Helen, I can’t provide a lead here but the direction you are going is the right one. Interesting to see what the response is from your employees. It’s a bit of ‘dammed if you do, dammed if you don’t’ but having principles and guidelines rather than lengthy prescriptive policies is the way to go and if something unusual comes up you make a decision at the time. Big mistake HR folk make is trying to cover every conceivable scenario.
Hi – We are looking for a similar approach. The biggest challenge is shifting mindset to move away from lengthy policies and covering every scenario.
Hi Helen and Suzanna, I can put you in touch with someone who could help/chat it though with you, having recently done something similar. Gary Brooks: firstname.lastname@example.org
Thanks very much Annalise
We removed all People policies last year. We have 4 principles, and the rest are 1-2 pagers on How We Operate. We provide the framework and then trust our people to behave as adults. Our Principles are disciplinary, grievance, attendance and individual support (this replaces performance and PIPs as they felt too punitive). We’ve been living with them a year and had no issues at all.

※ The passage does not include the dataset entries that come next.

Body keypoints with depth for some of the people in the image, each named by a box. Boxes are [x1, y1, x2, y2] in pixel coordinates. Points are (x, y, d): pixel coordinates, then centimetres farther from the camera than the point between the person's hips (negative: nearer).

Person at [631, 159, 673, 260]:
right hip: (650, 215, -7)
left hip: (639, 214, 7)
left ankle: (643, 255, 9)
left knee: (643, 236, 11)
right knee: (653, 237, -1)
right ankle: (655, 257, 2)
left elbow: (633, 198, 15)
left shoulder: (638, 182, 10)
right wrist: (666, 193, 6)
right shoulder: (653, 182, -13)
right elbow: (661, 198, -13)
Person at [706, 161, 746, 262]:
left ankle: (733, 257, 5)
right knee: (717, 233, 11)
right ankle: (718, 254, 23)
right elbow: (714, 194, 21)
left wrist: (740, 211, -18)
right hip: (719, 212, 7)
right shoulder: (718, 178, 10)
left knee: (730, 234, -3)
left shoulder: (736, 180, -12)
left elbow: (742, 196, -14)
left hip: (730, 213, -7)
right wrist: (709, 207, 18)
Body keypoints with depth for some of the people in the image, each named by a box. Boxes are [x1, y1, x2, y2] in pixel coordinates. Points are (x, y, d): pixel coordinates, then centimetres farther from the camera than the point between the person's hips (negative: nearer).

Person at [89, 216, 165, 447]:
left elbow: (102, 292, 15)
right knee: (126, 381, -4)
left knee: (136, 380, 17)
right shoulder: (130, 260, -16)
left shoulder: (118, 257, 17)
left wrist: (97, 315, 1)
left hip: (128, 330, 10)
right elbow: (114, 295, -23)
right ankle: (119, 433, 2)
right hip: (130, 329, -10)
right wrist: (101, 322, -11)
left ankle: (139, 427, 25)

I use a terrible analogy – we provide the hard shoulder and the central reservation and our people decide which lane to drive in, how fast and how many times to change lanes! Awful, I know!!
Hope that helps
thank you Annalise and Maggie.
Maggie, how did you manage the change from policies to principles in the organisation?

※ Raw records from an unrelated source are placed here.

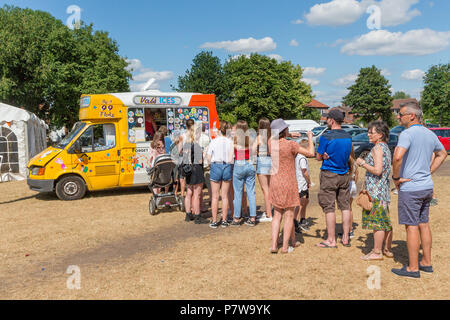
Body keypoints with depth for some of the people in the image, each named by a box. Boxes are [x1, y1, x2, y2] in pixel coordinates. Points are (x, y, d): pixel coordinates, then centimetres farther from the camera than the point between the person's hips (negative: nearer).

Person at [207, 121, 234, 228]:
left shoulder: (213, 141, -3)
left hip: (216, 166, -1)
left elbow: (209, 158, -2)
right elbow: (231, 159, -7)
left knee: (215, 196, 6)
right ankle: (224, 221, 13)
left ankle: (214, 221, 8)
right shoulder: (230, 142, -4)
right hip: (227, 167, 1)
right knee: (225, 196, 9)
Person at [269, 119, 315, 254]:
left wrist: (290, 136, 23)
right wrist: (310, 137, 2)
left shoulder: (271, 142, -1)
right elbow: (310, 153, -11)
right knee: (289, 215, 7)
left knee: (277, 214, 14)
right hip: (288, 182, -5)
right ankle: (285, 247, 12)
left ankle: (274, 245, 10)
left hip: (275, 181, 5)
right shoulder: (291, 144, -17)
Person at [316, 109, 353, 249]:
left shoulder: (326, 137, -14)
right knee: (345, 206, 11)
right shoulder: (348, 137, 4)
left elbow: (319, 157, -7)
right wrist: (330, 156, 1)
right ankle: (345, 238, 18)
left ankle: (331, 240, 6)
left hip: (329, 174, -6)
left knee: (329, 208, 1)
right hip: (344, 174, 6)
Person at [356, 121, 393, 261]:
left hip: (376, 190, -10)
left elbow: (377, 170, -22)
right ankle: (388, 249, 23)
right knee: (385, 220, 14)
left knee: (377, 221, -4)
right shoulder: (386, 147, 14)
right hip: (384, 189, 10)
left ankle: (377, 252, 2)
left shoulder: (377, 148, -14)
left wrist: (363, 163, -11)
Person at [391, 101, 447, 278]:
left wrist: (396, 177, -18)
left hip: (410, 188, -8)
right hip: (427, 186, 8)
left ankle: (413, 268, 7)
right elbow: (442, 154, 26)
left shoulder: (407, 134, -17)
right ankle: (427, 263, 27)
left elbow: (397, 156, -33)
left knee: (412, 227, -1)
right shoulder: (430, 134, 10)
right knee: (424, 224, 16)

The most important bit was to communicate WHY we were doing it. That was the hook to ensure that they landed properly. It was simple to be honest. We looked at what was the minimum we needed legally – and they were the 4 principles. In all the principles we used ACAS our minimum and we wrapped the principles through around that. The wording was about what an employee would expect and what we expect from line managers. We set them out very clearly, using short and succinct points, written in plain English.
We were up front about doing it before we did, we talked about it a lot in meetings, on internal message boards etc to warm people up.
But the most important was the WHY. Without that, it wouldn’t have landed. For us, this was because we had launched our PeACH model – blatantly nicked from Lucy and Karen! (PeACH as we talk about People not Employees).
“We treat our People like Adults; think of them as Customers; and engage with them as Humans. We expect you to be accountable for your own performance and to behave in the best interests of our customers, our organisation and everyone you work with. We trust you to behave as an adult, engage with your colleagues in the right way, use good judgement and do what’s right for Correla.”
That underpinned everything. Obviously there was more written about it – but that was the elevator pitch.
Does that help? I tend to get passionate about!!
Hi – yes, this is really helpful. It makes perfect sense. Thank you so much.
so interesting to read thank you, my question is do you leave yourself legally vulnerable by removing lengthy policies should the odd occasion arise when someone behaves irresponsibly? How much risk would the organisation be exposed to ?
We haven’t so far! We’ve had a handful of performance, grievance and disciplinaries since introducing them and they’ve held up. We refer to following the ACAS code in the disciplinary and grievance principles so we are covered legally.
Our aim is that it never gets to the contentious stage as we focus on the adult conversation. And that’s stood us in good stead so far.